Left with a leaner corps of protagonists, Act There is where the fun starts. Paxton begins his descent into the best type of caricature; Lance Henriksen‘s Bishop shows how far artificial persons have come in the five decades Ripley had been asleep; and Biehn voluntarily takes up the responsibility inherent to leading a group of men through war. And if the number of faces wasn’t high enough already, Cameron adds a youngster to the fray with colony survivor Newt (Carrie Henn). Giving Ripley added incentive to leave without simply blowing the planet sky high, her newfound maternal instincts also help unleash her take-no-prisoners attitude. This is the genesis of the character we intrinsically associate with the franchise—a confident, self-sufficient woman with the Earth’s salvation atop her shoulders. It’s a role deservedly honored by an Oscar nomination and an identity she’ll never lose.

Louder, messier, and full of explosions, Aliens gets a dose of steroids to satisfy both a public’s yearning for destructive heroics and a fan base’s hope for a worthwhile sequel. The weaponry and futuristic technology has improved with forklift suits and Steadicam-esque rifles; the sets are transformed into grimy, biological/mechanical hybrids mirroring the aliens themselves; and a layer of mucous turns the once metallic sterility into a living, breathing organism. More menacing working in tandem with their brethren, these extraterrestrials are quicker and of greater intelligence than before. And while creating some heavy-handed parallels to Ripley’s newfound relationship with Newt, the idea for a hive-like existence still injects a bit of intrigue. If nothing else, the decision lets the film’s insanity level off to reach a climactic man-to-man battle like in Alien.

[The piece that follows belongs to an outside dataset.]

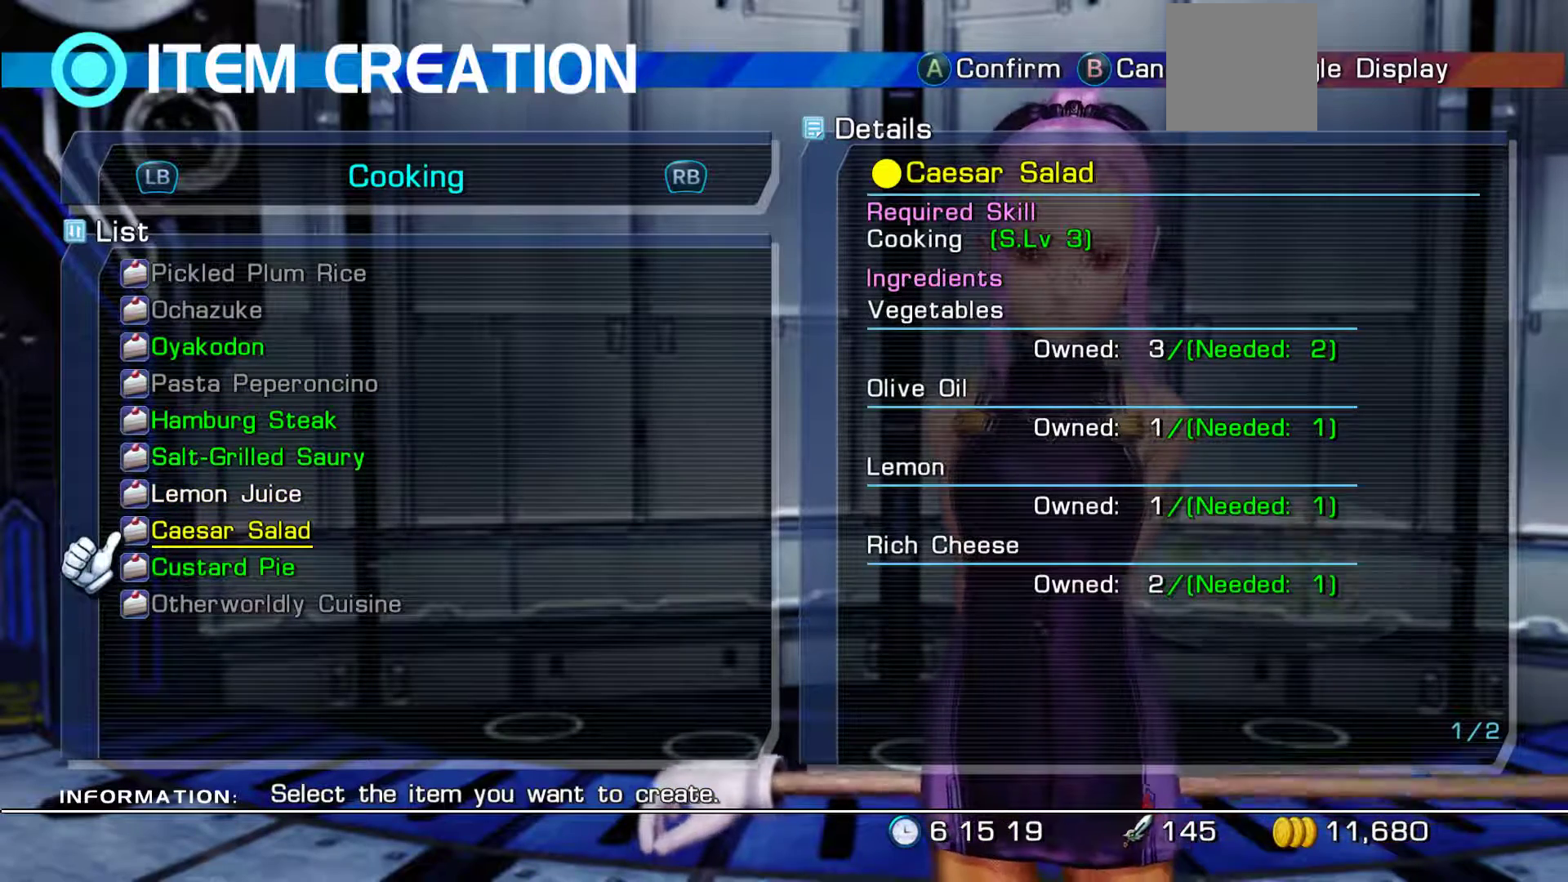
{"dt_ms": 500, "buttons": [], "left_stick": "center", "right_stick": "center", "events": []}
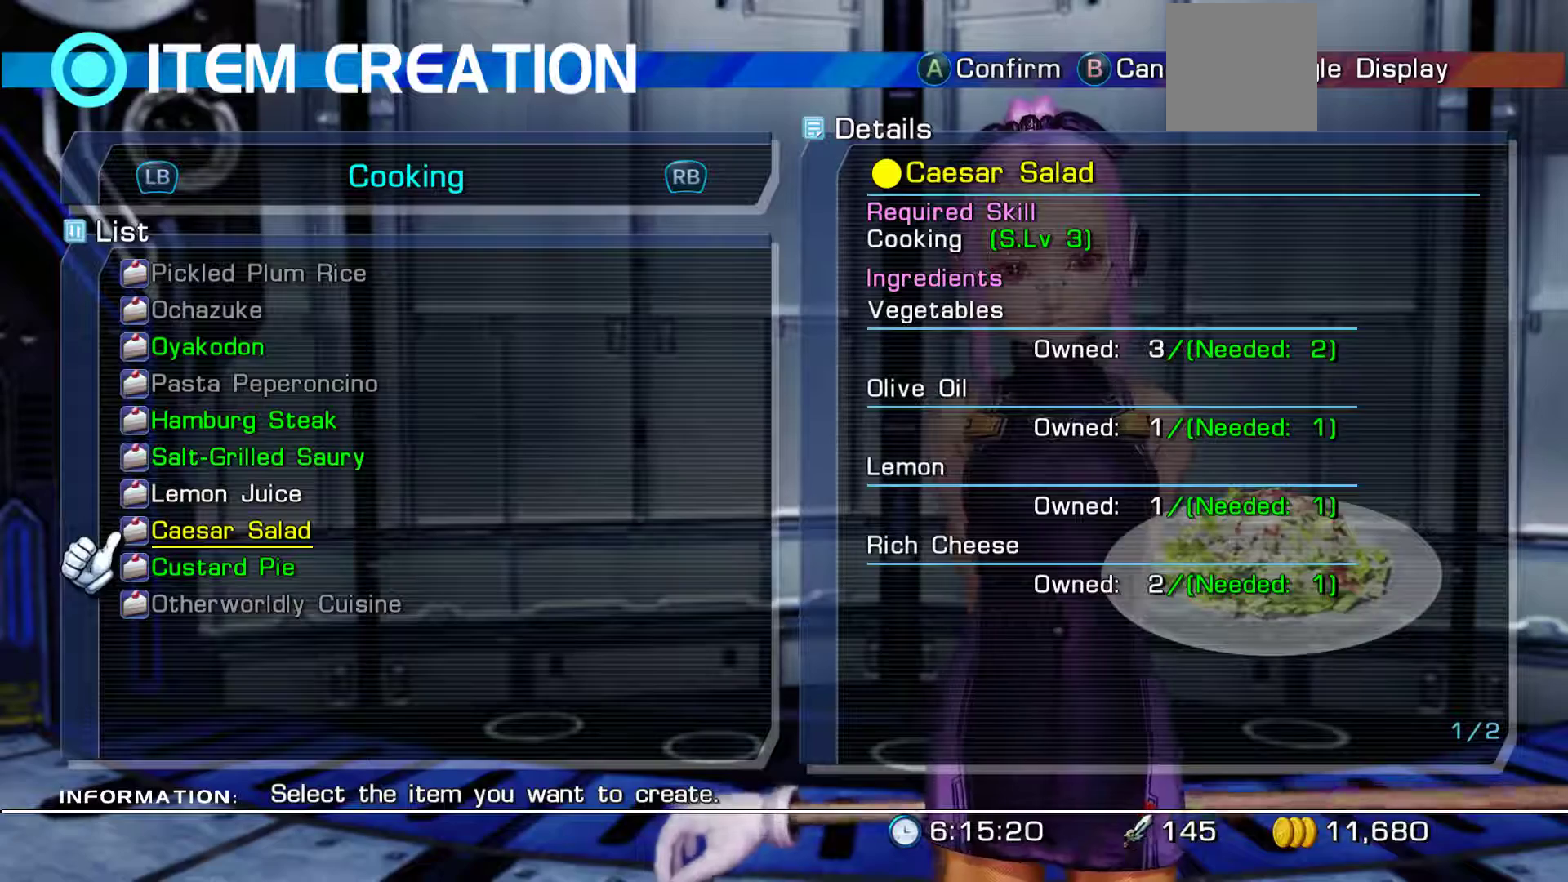
{"dt_ms": 500, "buttons": [], "left_stick": "center", "right_stick": "center", "events": []}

Double-crossing power grabs still exist within the human dynamic, but Cameron lets such side plots fade away as all out war takes their place to make the film about the aliens versus people aspect used to mask the original’s true motivations. Neither good nor bad, the change allows Aliens to exist on its own as a virtual reboot of the material. A wonderful sibling to its older, wiser half, no one can deny the effectiveness of youthful exuberance acting without consequence. We enjoy ourselves inside the violence without needing to keep conspiracies or grand plans in the back of our heads. And I don’t say that to dismiss this installment as a watered down version of the first—the differences are a welcome change showing the unique interpretations of a mythology by two autuers. The horror remains intact and the sci-fi stays true to the source. What more could we have asked for?